(Dataset entries)
◇ ◇ ◇ ◇ ◇
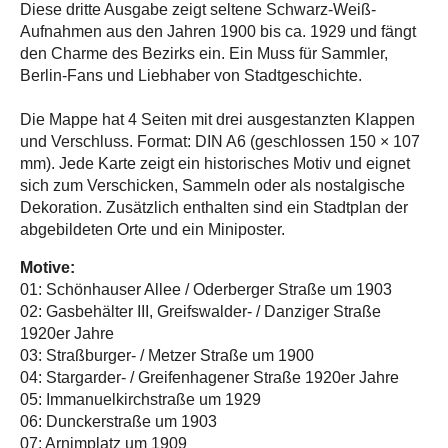
Diese dritte Ausgabe zeigt seltene Schwarz-Weiß-
Aufnahmen aus den Jahren 1900 bis ca. 1929 und fängt
den Charme des Bezirks ein. Ein Muss für Sammler,
Berlin-Fans und Liebhaber von Stadtgeschichte.
Die Mappe hat 4 Seiten mit drei ausgestanzten Klappen
und Verschluss. Format: DIN A6 (geschlossen 150 × 107
mm). Jede Karte zeigt ein historisches Motiv und eignet
sich zum Verschicken, Sammeln oder als nostalgische
Dekoration. Zusätzlich enthalten sind ein Stadtplan der
abgebildeten Orte und ein Miniposter.
Motive:
01: Schönhauser Allee / Oderberger Straße um 1903
02: Gasbehälter III, Greifswalder- / Danziger Straße
1920er Jahre
03: Straßburger- / Metzer Straße um 1900
04: Stargarder- / Greifenhagener Straße 1920er Jahre
05: Immanuelkirchstraße um 1929
06: Dunckerstraße um 1903
07: Arnimplatz um 1909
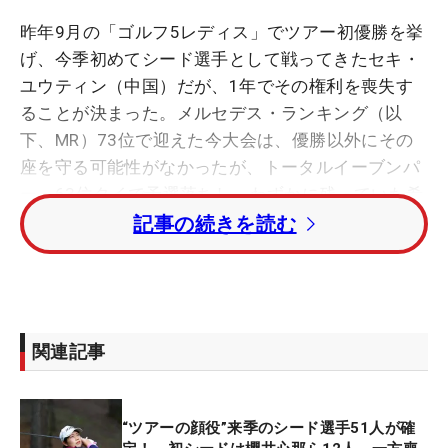
昨年9月の「ゴルフ5レディス」でツアー初優勝を挙
げ、今季初めてシード選手として戦ってきたセキ・
ユウティン（中国）だが、1年でその権利を喪失す
ることが決まった。メルセデス・ランキング（以
下、MR）73位で迎えた今大会は、優勝以外にその
座を守る可能性がなかったが、トータルイーブンパ
ー・63位タイで予選落ちし、わずかに残っていた希
望も絶たれることに。ラウンド後には「くやしいで
記事の続きを読む
すね」と唇を噛んだ。
「今年初めてシード選手になって、やる気も満々。
ただそれでオフにトレーニング、練習をしすぎて開
関連記事
幕直後からプレーのリズムが合いませんでした」。
失敗の原因については、おっとりとした口調でそう
話す。日本ツアーには2017年から参戦。19年のプ
“ツアーの顔役”来季のシード選手51人が確
ロテストに合格し、昨年初優勝を挙げた。上昇カー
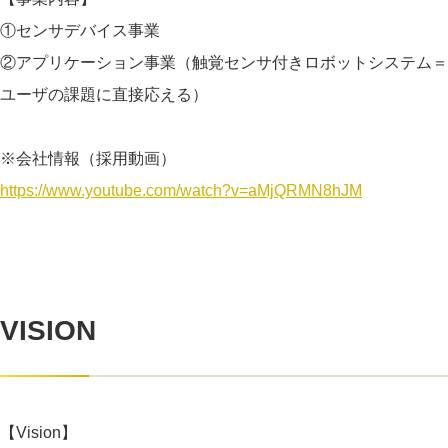
①センサデバイス事業
②アプリケーション事業（触覚センサ付きロボットシステム＝
ユーザの課題に直接応える）
※会社情報（採用動画）
https://www.youtube.com/watch?v=aMjQRMN8hJM
VISION
【Vision】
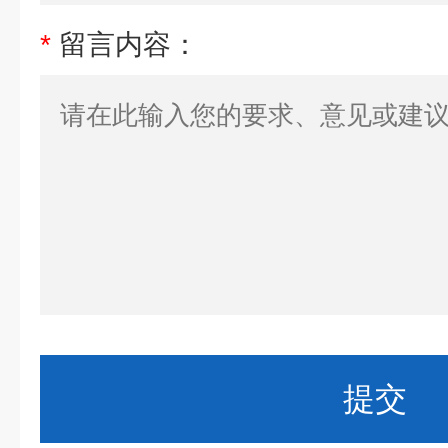
*
留言内容：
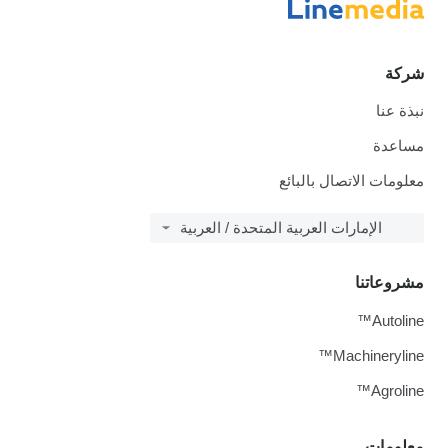
شركة
نبذة عنا
مساعدة
معلومات الاتصال بالبائع
الإمارات العربية المتحدة / العربية
مشروعاتنا
Autoline™
Machineryline™
Agroline™
معلومات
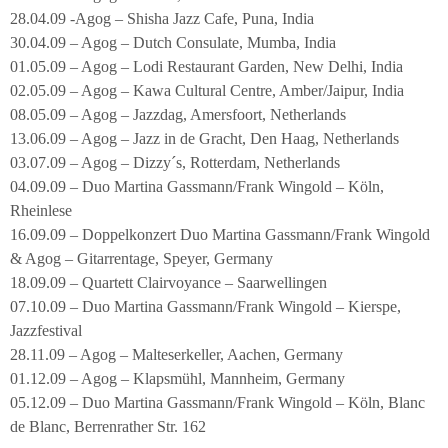
28.04.09 -Agog – Shisha Jazz Cafe, Puna, India
30.04.09 – Agog – Dutch Consulate, Mumba, India
01.05.09 – Agog – Lodi Restaurant Garden, New Delhi, India
02.05.09 – Agog – Kawa Cultural Centre, Amber/Jaipur, India
08.05.09 – Agog – Jazzdag, Amersfoort, Netherlands
13.06.09 – Agog – Jazz in de Gracht, Den Haag, Netherlands
03.07.09 – Agog – Dizzy´s, Rotterdam, Netherlands
04.09.09 – Duo Martina Gassmann/Frank Wingold – Köln,
Rheinlese
16.09.09 – Doppelkonzert Duo Martina Gassmann/Frank Wingold
& Agog – Gitarrentage, Speyer, Germany
18.09.09 – Quartett Clairvoyance – Saarwellingen
07.10.09 – Duo Martina Gassmann/Frank Wingold – Kierspe,
Jazzfestival
28.11.09 – Agog – Malteserkeller, Aachen, Germany
01.12.09 – Agog – Klapsmühl, Mannheim, Germany
05.12.09 – Duo Martina Gassmann/Frank Wingold – Köln, Blanc
de Blanc, Berrenrather Str. 162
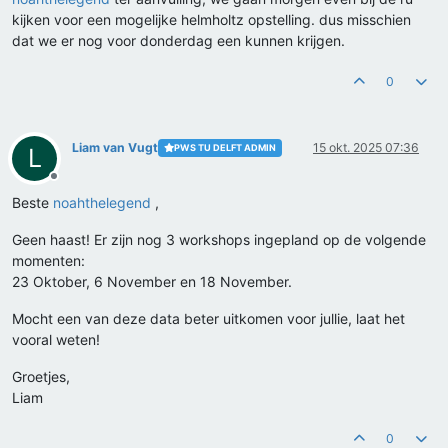
kijken voor een mogelijke helmholtz opstelling. dus misschien
dat we er nog voor donderdag een kunnen krijgen.
0
Liam van Vugt
15 okt. 2025 07:36
PWS TU DELFT ADMIN
L
Offline
Beste
noahthelegend
,
Geen haast! Er zijn nog 3 workshops ingepland op de volgende
momenten:
23 Oktober, 6 November en 18 November.
Mocht een van deze data beter uitkomen voor jullie, laat het
vooral weten!
Groetjes,
Liam
0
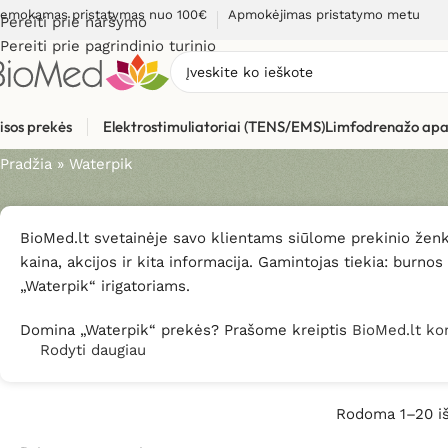
emokamas pristatymas nuo 100€
Apmokėjimas pristatymo metu
Pereiti prie naršymo
Pereiti prie pagrindinio turinio
Waterpik
isos prekės
Elektrostimuliatoriai (TENS/EMS)
Limfodrenažo apa
Pradžia
»
Waterpik
BioMed.lt svetainėje savo klientams siūlome prekinio žen
kaina, akcijos ir kita informacija. Gamintojas tiekia: burnos 
„Waterpik“ irigatoriams.
Domina „Waterpik“ prekės? Prašome kreiptis
BioMed.lt ko
Rodyti daugiau
Rodoma 1–20 i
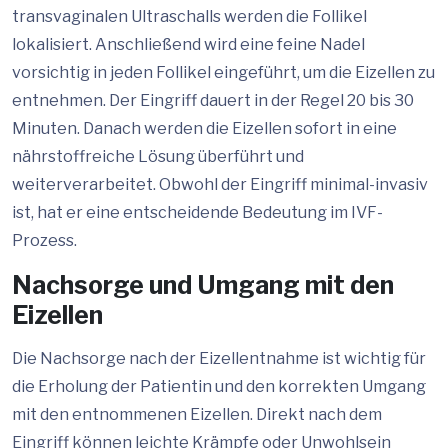
transvaginalen Ultraschalls werden die Follikel
lokalisiert. Anschließend wird eine feine Nadel
vorsichtig in jeden Follikel eingeführt, um die Eizellen zu
entnehmen. Der Eingriff dauert in der Regel 20 bis 30
Minuten. Danach werden die Eizellen sofort in eine
nährstoffreiche Lösung überführt und
weiterverarbeitet. Obwohl der Eingriff minimal-invasiv
ist, hat er eine entscheidende Bedeutung im IVF-
Prozess.
Nachsorge und Umgang mit den
Eizellen
Die Nachsorge nach der Eizellentnahme ist wichtig für
die Erholung der Patientin und den korrekten Umgang
mit den entnommenen Eizellen. Direkt nach dem
Eingriff können leichte Krämpfe oder Unwohlsein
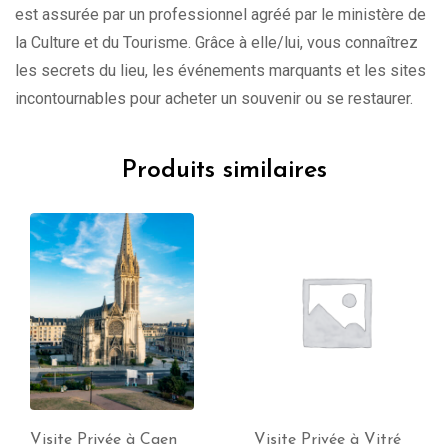
est assurée par un professionnel agréé par le ministère de
la Culture et du Tourisme. Grâce à elle/lui, vous connaîtrez
les secrets du lieu, les événements marquants et les sites
incontournables pour acheter un souvenir ou se restaurer.
Produits similaires
Visite Privée à Caen
Visite Privée à Vitré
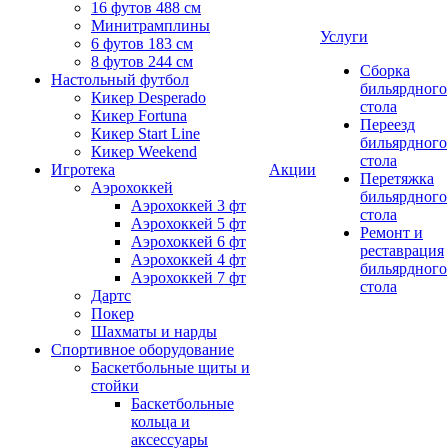
16 футов 488 см
Минитрамплины
Услуги
6 футов 183 см
8 футов 244 см
Сборка
Настольный футбол
бильярдного
Кикер Desperado
стола
Кикер Fortuna
Переезд
Кикер Start Line
бильярдного
Кикер Weekend
стола
Игротека
Акции
Перетяжка
Аэрохоккей
бильярдного
Аэрохоккей 3 фт
стола
Аэрохоккей 5 фт
Ремонт и
Аэрохоккей 6 фт
реставрация
Аэрохоккей 4 фт
бильярдного
Аэрохоккей 7 фт
стола
Дартс
Покер
Шахматы и нарды
Спортивное оборудование
Баскетбольные щиты и
стойки
Баскетбольные
кольца и
аксессуары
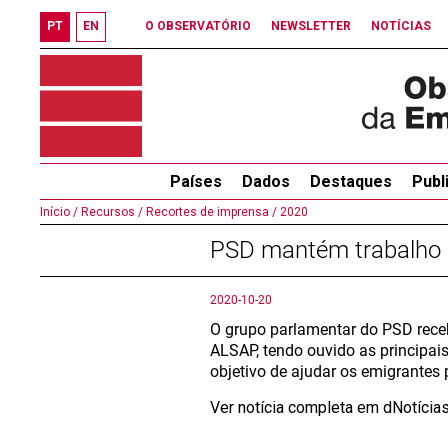
PT
EN
O OBSERVATÓRIO
NEWSLETTER
NOTÍCIAS
Países
Dados
Destaques
Publ
Início /
Recursos /
Recortes de imprensa /
2020
PSD mantém trabalho 
2020-10-20
O grupo parlamentar do PSD recebe
ALSAP, tendo ouvido as principai
objetivo de ajudar os emigrantes 
Ver notícia completa em dNotícia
◇ ◇ ◇ ◇ ◇
Transcribe every line of the records exactly. Pictures do not belong in the copy.

Diese dritte Ausgabe zeigt seltene Schwarz-Weiß-
Aufnahmen aus den Jahren 1900 bis ca. 1929 und fängt
den Charme des Bezirks ein. Ein Muss für Sammler,
Berlin-Fans und Liebhaber von Stadtgeschichte.
Die Mappe hat 4 Seiten mit drei ausgestanzten Klappen
und Verschluss. Format: DIN A6 (geschlossen 150 × 107
mm). Jede Karte zeigt ein historisches Motiv und eignet
sich zum Verschicken, Sammeln oder als nostalgische
Dekoration. Zusätzlich enthalten sind ein Stadtplan der
abgebildeten Orte und ein Miniposter.
Motive:
01: Schönhauser Allee / Oderberger Straße um 1903
02: Gasbehälter III, Greifswalder- / Danziger Straße
1920er Jahre
03: Straßburger- / Metzer Straße um 1900
04: Stargarder- / Greifenhagener Straße 1920er Jahre
05: Immanuelkirchstraße um 1929
06: Dunckerstraße um 1903
07: Arnimplatz um 1909
昨年9月の「ゴルフ5レディス」でツアー初優勝を挙
げ、今季初めてシード選手として戦ってきたセキ・
ユウティン（中国）だが、1年でその権利を喪失す
ることが決まった。メルセデス・ランキング（以
下、MR）73位で迎えた今大会は、優勝以外にその
座を守る可能性がなかったが、トータルイーブンパ
ー・63位タイで予選落ちし、わずかに残っていた希
望も絶たれることに。ラウンド後には「くやしいで
記事の続きを読む
すね」と唇を噛んだ。
「今年初めてシード選手になって、やる気も満々。
ただそれでオフにトレーニング、練習をしすぎて開
関連記事
幕直後からプレーのリズムが合いませんでした」。
失敗の原因については、おっとりとした口調でそう
話す。日本ツアーには2017年から参戦。19年のプ
“ツアーの顔役”来季のシード選手51人が確
ロテストに合格し、昨年初優勝を挙げた。上昇カー
①センサデバイス事業
②アプリケーション事業（触覚センサ付きロボットシステム＝
ユーザの課題に直接応える）
※会社情報（採用動画）
https://www.youtube.com/watch?v=aMjQRMN8hJM
VISION
【Vision】
*
留言内容：
شركة
نبذة عنا
مساعدة
معلومات الاتصال بالبائع
الإمارات العربية المتحدة / العربية
مشروعاتنا
Autoline™
Machineryline™
Agroline™
معلومات
28.04.09 -Agog – Shisha Jazz Cafe, Puna, India
30.04.09 – Agog – Dutch Consulate, Mumba, India
01.05.09 – Agog – Lodi Restaurant Garden, New Delhi, India
02.05.09 – Agog – Kawa Cultural Centre, Amber/Jaipur, India
08.05.09 – Agog – Jazzdag, Amersfoort, Netherlands
13.06.09 – Agog – Jazz in de Gracht, Den Haag, Netherlands
03.07.09 – Agog – Dizzy´s, Rotterdam, Netherlands
04.09.09 – Duo Martina Gassmann/Frank Wingold – Köln,
Rheinlese
16.09.09 – Doppelkonzert Duo Martina Gassmann/Frank Wingold
& Agog – Gitarrentage, Speyer, Germany
18.09.09 – Quartett Clairvoyance – Saarwellingen
07.10.09 – Duo Martina Gassmann/Frank Wingold – Kierspe,
Jazzfestival
28.11.09 – Agog – Malteserkeller, Aachen, Germany
01.12.09 – Agog – Klapsmühl, Mannheim, Germany
05.12.09 – Duo Martina Gassmann/Frank Wingold – Köln, Blanc
de Blanc, Berrenrather Str. 162
kijken voor een mogelijke helmholtz opstelling. dus misschien
dat we er nog voor donderdag een kunnen krijgen.
0
Liam van Vugt
15 okt. 2025 07:36
PWS TU DELFT ADMIN
L
Offline
Beste
noahthelegend
,
Geen haast! Er zijn nog 3 workshops ingepland op de volgende
momenten:
23 Oktober, 6 November en 18 November.
Mocht een van deze data beter uitkomen voor jullie, laat het
vooral weten!
Groetjes,
Liam
0
emokamas pristatymas nuo 100€
Apmokėjimas pristatymo metu
Pereiti prie naršymo
Pereiti prie pagrindinio turinio
Waterpik
isos prekės
Elektrostimuliatoriai (TENS/EMS)
Limfodrenažo apa
Pradžia
»
Waterpik
BioMed.lt svetainėje savo klientams siūlome prekinio žen
kaina, akcijos ir kita informacija. Gamintojas tiekia: burnos 
„Waterpik“ irigatoriams.
Domina „Waterpik“ prekės? Prašome kreiptis
BioMed.lt ko
Rodyti daugiau
Rodoma 1–20 i
transvaginalen Ultraschalls werden die Follikel
lokalisiert. Anschließend wird eine feine Nadel
vorsichtig in jeden Follikel eingeführt, um die Eizellen zu
entnehmen. Der Eingriff dauert in der Regel 20 bis 30
Minuten. Danach werden die Eizellen sofort in eine
nährstoffreiche Lösung überführt und
weiterverarbeitet. Obwohl der Eingriff minimal-invasiv
ist, hat er eine entscheidende Bedeutung im IVF-
Prozess.
Nachsorge und Umgang mit den
Eizellen
Die Nachsorge nach der Eizellentnahme ist wichtig für
die Erholung der Patientin und den korrekten Umgang
mit den entnommenen Eizellen. Direkt nach dem
Eingriff können leichte Krämpfe oder Unwohlsein
est assurée par un professionnel agréé par le ministère de
la Culture et du Tourisme. Grâce à elle/lui, vous connaîtrez
les secrets du lieu, les événements marquants et les sites
incontournables pour acheter un souvenir ou se restaurer.
Produits similaires
Visite Privée à Caen
Visite Privée à Vitré
16 футов 488 см
Минитрамплины
Услуги
6 футов 183 см
8 футов 244 см
Сборка
Настольный футбол
бильярдного
Кикер Desperado
стола
Кикер Fortuna
Переезд
Кикер Start Line
бильярдного
Кикер Weekend
стола
Игротека
Акции
Перетяжка
Аэрохоккей
бильярдного
Аэрохоккей 3 фт
стола
Аэрохоккей 5 фт
Ремонт и
Аэрохоккей 6 фт
реставрация
Аэрохоккей 4 фт
бильярдного
Аэрохоккей 7 фт
стола
Дартс
Покер
Шахматы и нарды
Спортивное оборудование
Баскетбольные щиты и
стойки
Баскетбольные
кольца и
аксессуары
PT
EN
O OBSERVATÓRIO
NEWSLETTER
NOTÍCIAS
Países
Dados
Destaques
Publ
Início /
Recursos /
Recortes de imprensa /
2020
PSD mantém trabalho 
2020-10-20
O grupo parlamentar do PSD recebe
ALSAP, tendo ouvido as principai
objetivo de ajudar os emigrantes 
Ver notícia completa em dNotícia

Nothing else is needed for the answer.